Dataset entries
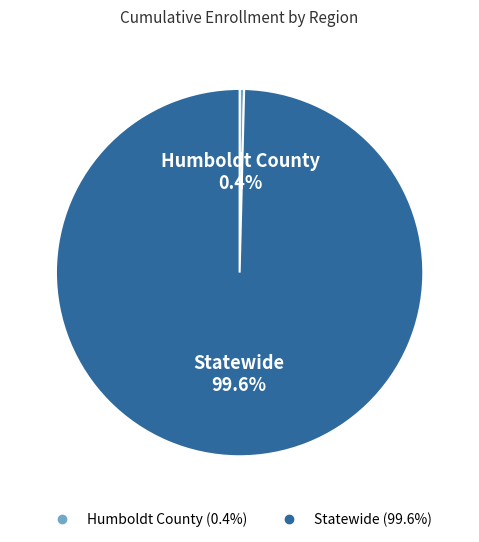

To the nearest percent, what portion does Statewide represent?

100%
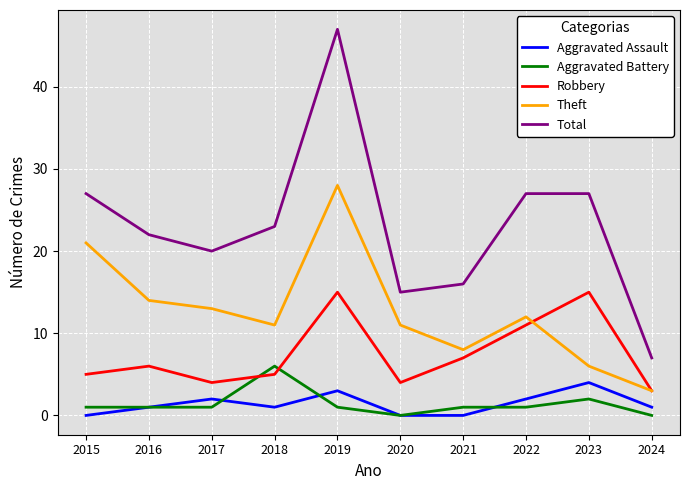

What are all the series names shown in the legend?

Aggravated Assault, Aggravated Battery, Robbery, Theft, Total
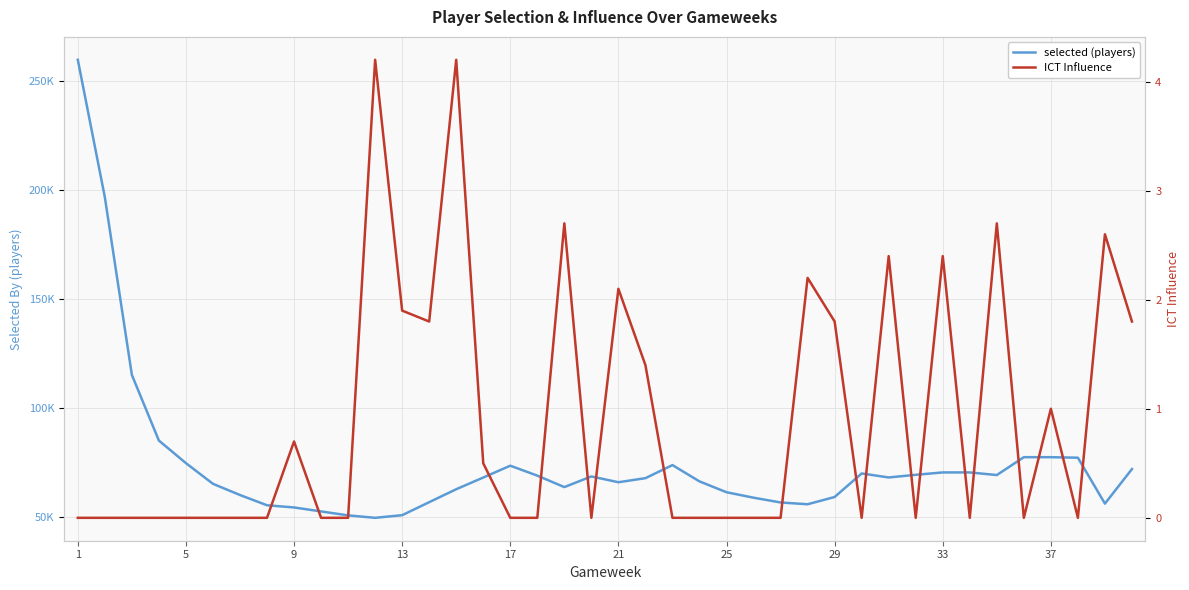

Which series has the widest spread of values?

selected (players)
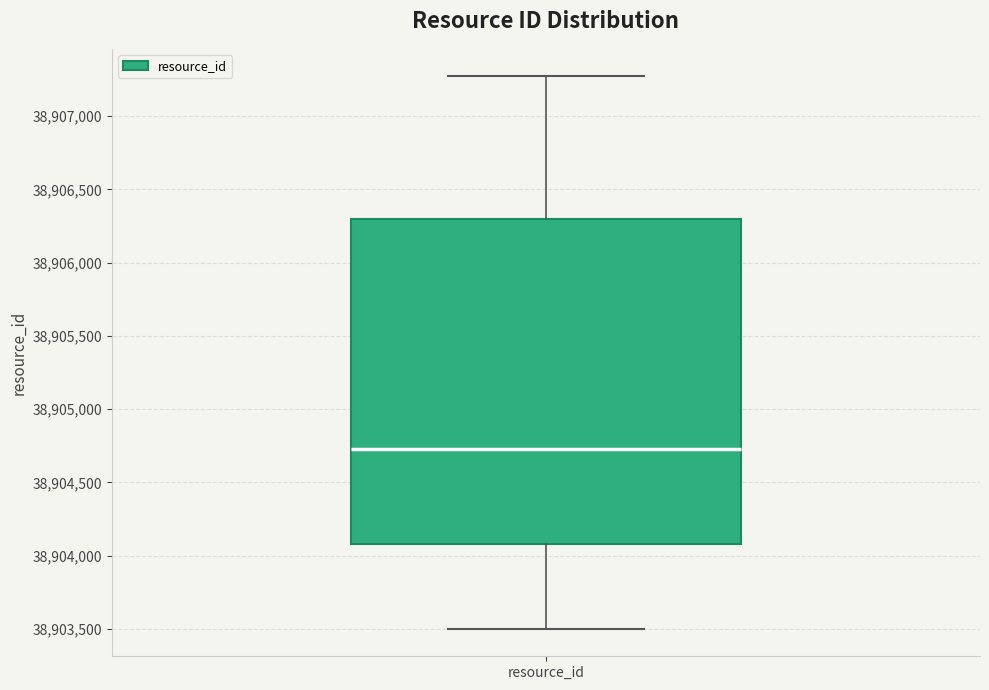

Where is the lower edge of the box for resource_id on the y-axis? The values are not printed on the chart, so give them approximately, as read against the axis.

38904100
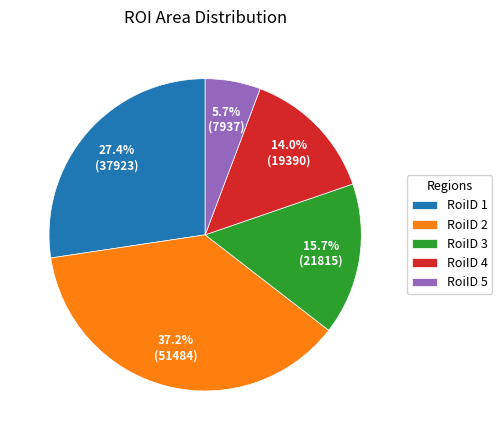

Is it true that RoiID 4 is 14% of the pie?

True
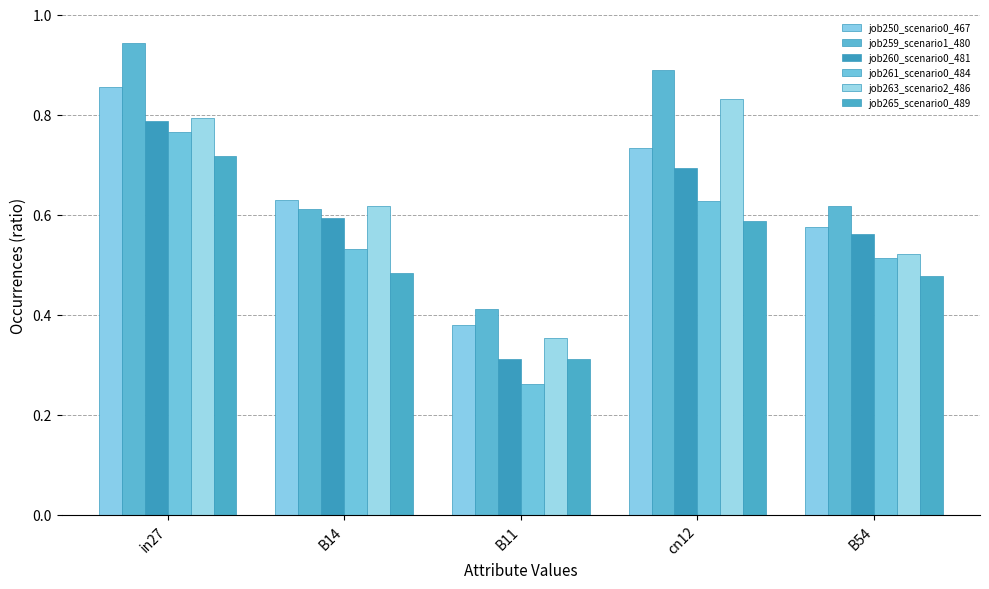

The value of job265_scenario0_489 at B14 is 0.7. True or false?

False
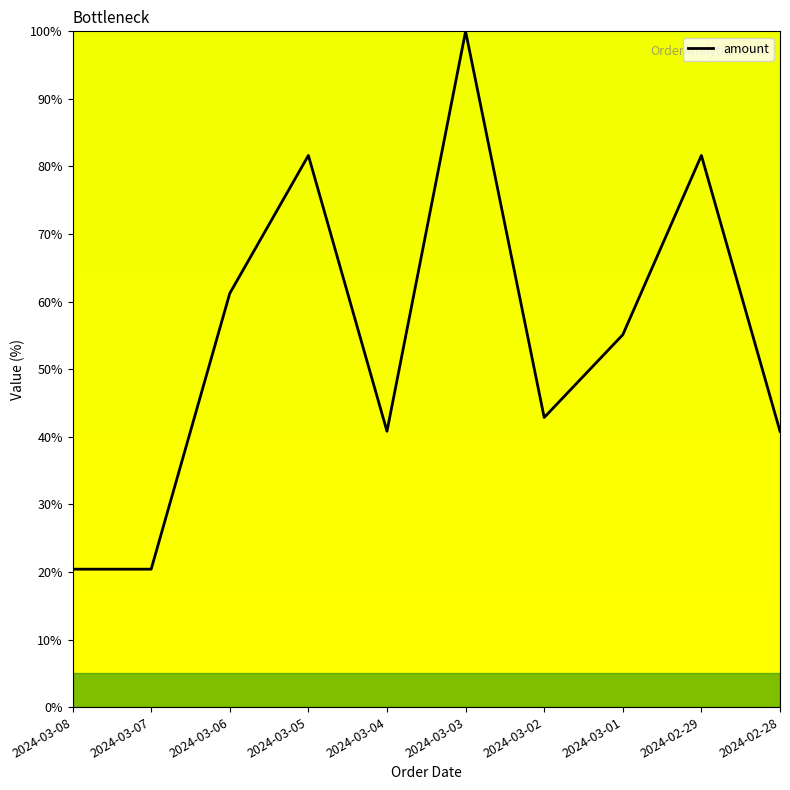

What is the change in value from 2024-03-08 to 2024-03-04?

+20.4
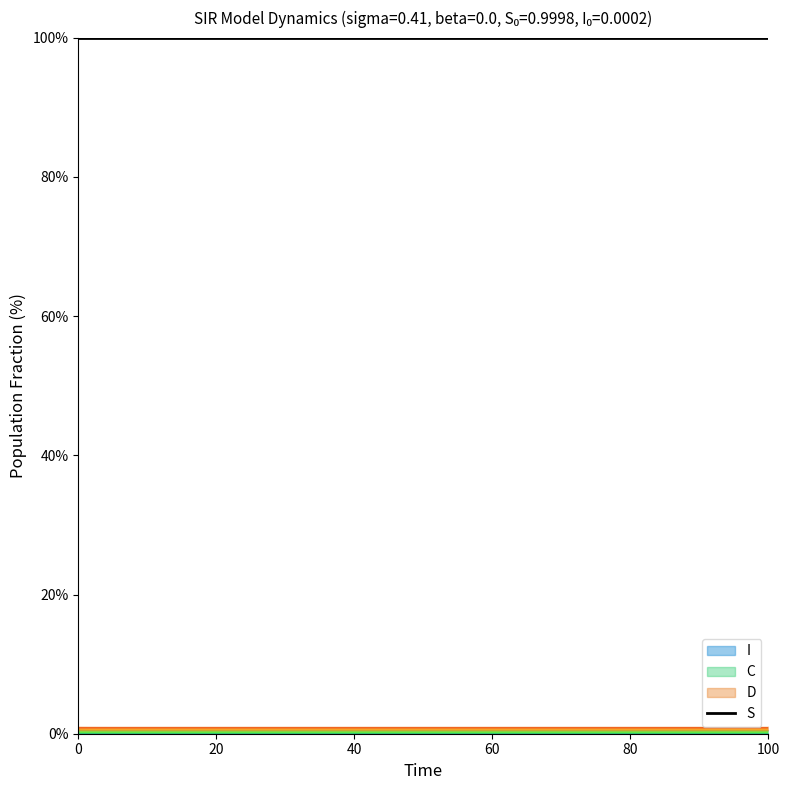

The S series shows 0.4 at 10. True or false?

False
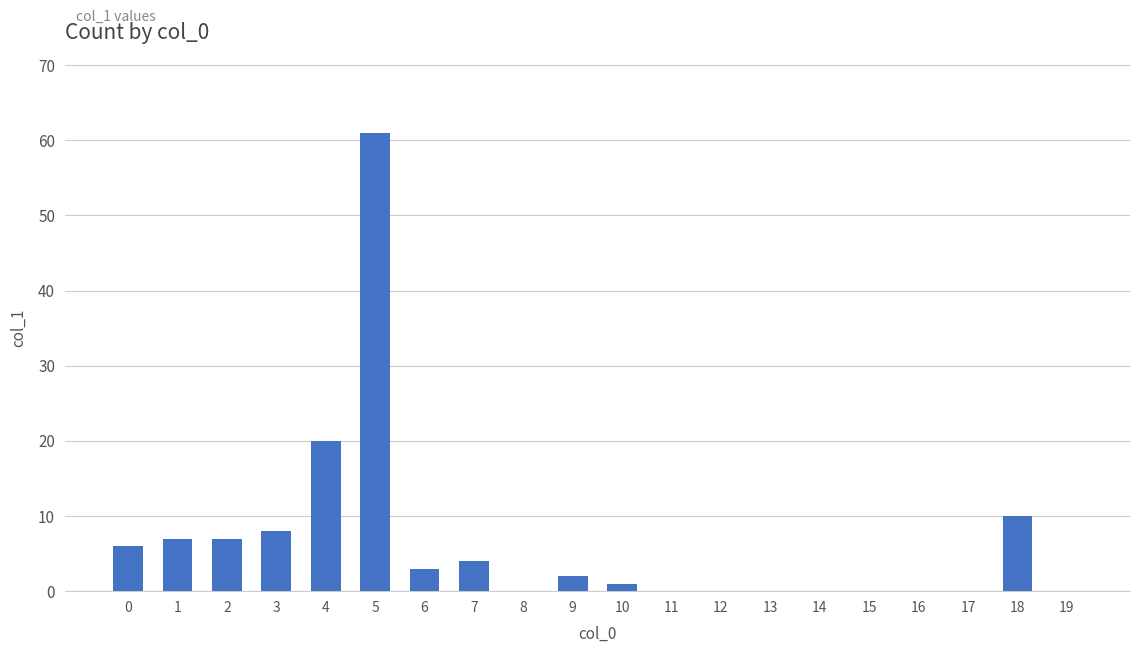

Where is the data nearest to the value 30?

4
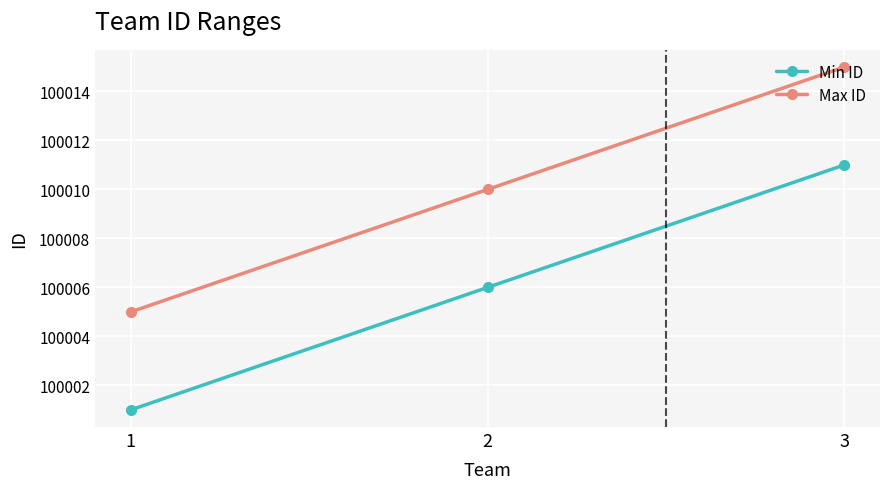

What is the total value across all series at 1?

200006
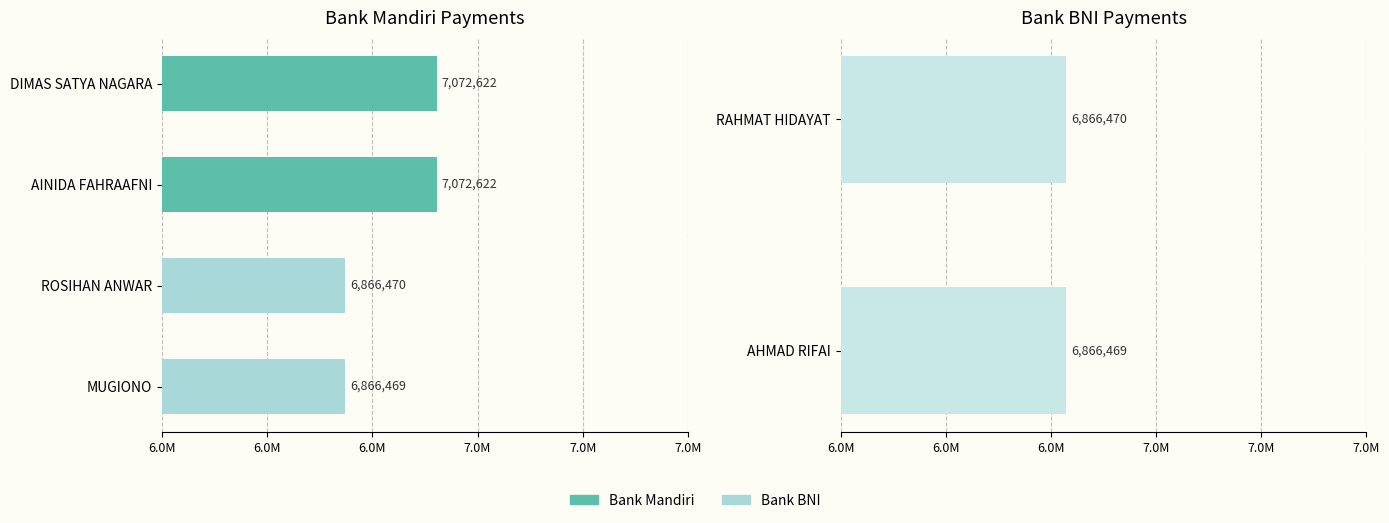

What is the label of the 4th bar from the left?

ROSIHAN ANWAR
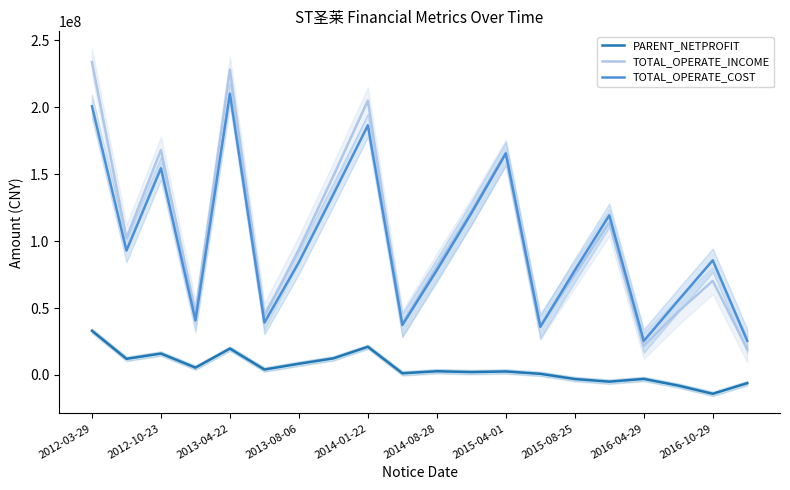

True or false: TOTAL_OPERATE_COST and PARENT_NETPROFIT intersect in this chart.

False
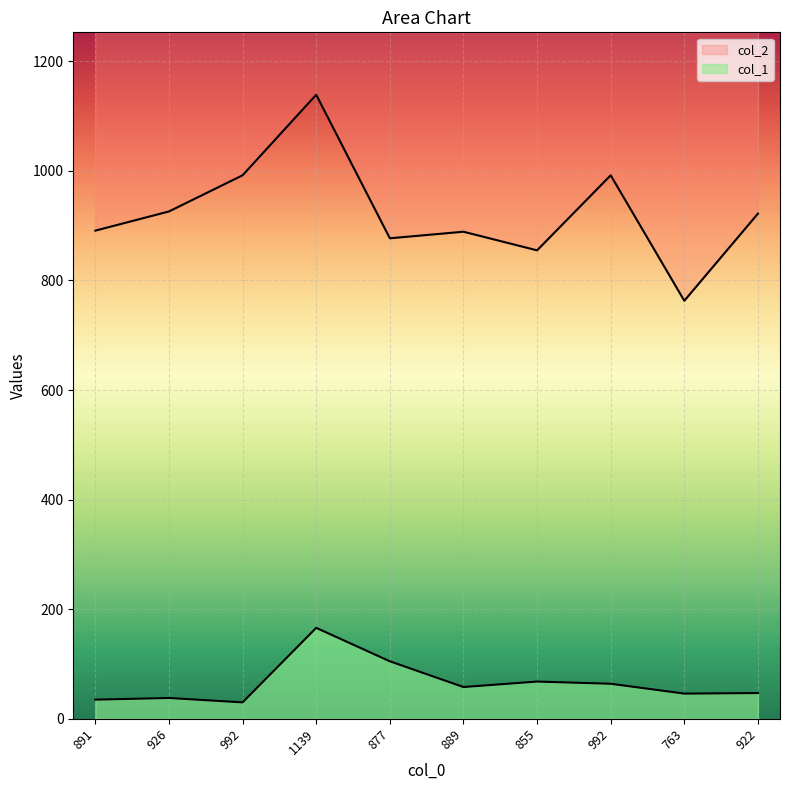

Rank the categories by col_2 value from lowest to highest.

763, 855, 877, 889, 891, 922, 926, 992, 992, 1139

> [To-do item] Please update all of the material above by replacing every "series" with "data series" and leaving everything else unchanged. Omit the pictures from your answer.

> [Solution]
To the nearest percent, what portion does Statewide represent?

100%

What are all the data series names shown in the legend?

Aggravated Assault, Aggravated Battery, Robbery, Theft, Total

Which data series has the widest spread of values?

selected (players)

Where is the lower edge of the box for resource_id on the y-axis? The values are not printed on the chart, so give them approximately, as read against the axis.

38904100

Is it true that RoiID 4 is 14% of the pie?

True

The value of job265_scenario0_489 at B14 is 0.7. True or false?

False

What is the change in value from 2024-03-08 to 2024-03-04?

+20.4

The S data series shows 0.4 at 10. True or false?

False

Where is the data nearest to the value 30?

4

What is the total value across all data series at 1?

200006

What is the label of the 4th bar from the left?

ROSIHAN ANWAR

True or false: TOTAL_OPERATE_COST and PARENT_NETPROFIT intersect in this chart.

False

Rank the categories by col_2 value from lowest to highest.

763, 855, 877, 889, 891, 922, 926, 992, 992, 1139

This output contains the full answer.